Nearly two years after a Lion Air 737 MAX in Indonesia crashed just minutes after its take off, killing 189 passengers and crew members aboard, Boeing has announced that settlements have been reached in about 90% of the wrongful death lawsuits brought over problems with the aircraft that caused the plane accident.
Boeing Aerospace Company, the manufacturer of the controversial 737 Max passenger jet, announced that it has settled at least 171 of the 189 claims filed following the fatal October 2018 crash of Lion Air Flight JT 610.
In a filing to the U.S. District Court for the Northern District of Illinois, Boeing’s legal team said the manufacturer has resolved the claims either fully or partially. Although details of the Boeing settlements were not disclosed, each family is believed to have received about $1.2 million.
Boeing’s 737 MAX jet was introduced as a passenger airliner in January 2016, but has been grounded by the Federal Aviation Administration (FAA) since March 13, 2019, following two deadly crashes within a five months, which killed 346 passengers and crew members combined.
The first Boeing 737 accident occurred on October 29, 2018, when Lion Air Flight 610 went down after departing from Jakarta, Indonesia airport, killing all passengers and crew. Investigators determined that the pilots struggled for 11 minutes to keep the plane in the air, likely due to a problem with the plane’s Angle of Attack sensor, which kept forcing the nose of the plane down, with the pilots unable to shut it off.
A second crash occurred involving another Boeing 737 Max which crashed just minutes into its flight on March 10, 2019, killing all 157 passengers and crew on board Ethiopian Airline Flight 302. The entire 737 Max fleet was grounded worldwide shortly after.
Both crashes were initially attributed to the aircrafts’ angle of attack system, which is the attitude of the wings in relation to airflow. When air flows over the wings at the correct angle, you get lift, which is what makes a plane fly. If the air is not flowing over the wings properly, the plane can stall, which occurs when it loses lift and begins to fall out of the sky.

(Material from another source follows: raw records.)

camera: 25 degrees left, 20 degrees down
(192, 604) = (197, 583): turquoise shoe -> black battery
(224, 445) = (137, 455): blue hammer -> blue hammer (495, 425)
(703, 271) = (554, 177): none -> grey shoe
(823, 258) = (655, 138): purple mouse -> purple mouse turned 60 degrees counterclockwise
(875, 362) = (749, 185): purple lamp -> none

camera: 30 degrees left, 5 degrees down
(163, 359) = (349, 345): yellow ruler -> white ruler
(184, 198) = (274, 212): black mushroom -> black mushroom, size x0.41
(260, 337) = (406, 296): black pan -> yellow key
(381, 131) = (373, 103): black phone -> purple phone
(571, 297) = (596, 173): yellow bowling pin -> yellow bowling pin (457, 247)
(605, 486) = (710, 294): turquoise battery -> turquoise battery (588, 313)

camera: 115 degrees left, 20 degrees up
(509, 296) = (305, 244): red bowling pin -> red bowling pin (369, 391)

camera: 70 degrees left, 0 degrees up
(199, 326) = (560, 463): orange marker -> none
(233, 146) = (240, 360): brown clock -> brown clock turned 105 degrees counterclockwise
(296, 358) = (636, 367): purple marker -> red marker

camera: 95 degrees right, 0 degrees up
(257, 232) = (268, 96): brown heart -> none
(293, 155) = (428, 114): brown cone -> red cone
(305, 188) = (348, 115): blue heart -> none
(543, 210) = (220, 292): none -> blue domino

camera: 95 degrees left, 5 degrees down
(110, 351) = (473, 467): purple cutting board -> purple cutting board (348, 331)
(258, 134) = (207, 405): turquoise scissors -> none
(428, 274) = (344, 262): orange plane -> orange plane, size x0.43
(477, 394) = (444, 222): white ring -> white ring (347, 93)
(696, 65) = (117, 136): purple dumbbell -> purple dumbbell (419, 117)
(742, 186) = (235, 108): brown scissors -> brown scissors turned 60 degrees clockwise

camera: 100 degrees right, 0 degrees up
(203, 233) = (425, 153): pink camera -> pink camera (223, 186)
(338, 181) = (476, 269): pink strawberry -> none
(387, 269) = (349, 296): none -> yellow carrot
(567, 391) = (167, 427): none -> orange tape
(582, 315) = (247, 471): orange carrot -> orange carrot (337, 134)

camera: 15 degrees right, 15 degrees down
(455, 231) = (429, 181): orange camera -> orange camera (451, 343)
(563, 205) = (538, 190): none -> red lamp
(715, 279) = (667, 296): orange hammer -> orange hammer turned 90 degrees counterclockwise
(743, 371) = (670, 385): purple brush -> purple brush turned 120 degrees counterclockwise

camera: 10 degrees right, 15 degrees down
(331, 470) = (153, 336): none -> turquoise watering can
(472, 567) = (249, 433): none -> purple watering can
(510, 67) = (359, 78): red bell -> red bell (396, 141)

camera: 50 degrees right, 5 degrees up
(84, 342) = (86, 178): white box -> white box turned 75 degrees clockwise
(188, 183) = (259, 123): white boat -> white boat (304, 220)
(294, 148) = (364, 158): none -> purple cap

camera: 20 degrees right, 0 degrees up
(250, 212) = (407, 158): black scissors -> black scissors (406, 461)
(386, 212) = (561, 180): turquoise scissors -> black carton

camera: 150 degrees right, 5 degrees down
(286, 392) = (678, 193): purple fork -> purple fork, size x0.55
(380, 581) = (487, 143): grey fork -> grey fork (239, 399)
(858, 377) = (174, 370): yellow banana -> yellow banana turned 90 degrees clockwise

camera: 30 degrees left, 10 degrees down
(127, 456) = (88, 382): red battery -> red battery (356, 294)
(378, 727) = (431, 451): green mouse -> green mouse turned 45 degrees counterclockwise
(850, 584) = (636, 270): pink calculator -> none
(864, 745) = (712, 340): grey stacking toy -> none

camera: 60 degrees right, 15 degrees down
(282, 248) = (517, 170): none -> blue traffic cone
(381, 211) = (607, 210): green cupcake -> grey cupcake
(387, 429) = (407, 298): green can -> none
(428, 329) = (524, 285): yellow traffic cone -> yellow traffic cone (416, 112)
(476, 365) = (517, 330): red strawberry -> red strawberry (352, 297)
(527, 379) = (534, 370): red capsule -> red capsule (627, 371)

As the lawsuits against the manufacturer continue to settle, nearly 400 Boeing 737 Max jets remain grounded as they go through an extension approval process.
Boeing announced it began test flights without passenger’s this past week, after making a series of wiring and software updates to correct the AOA system. If cleared by U.S. aviation regulators the changes could put the planes back into service fairly quickly.
However, Boeing still faces a large hurdle of receiving acceptance to allow the planes to return to operation from other country officials, where many of the planes are currently stationed. Reports indicate that before those approvals can take place, pilots will be required to spend a significant amount of time in simulation training to understand how to respond to the AOA safety system.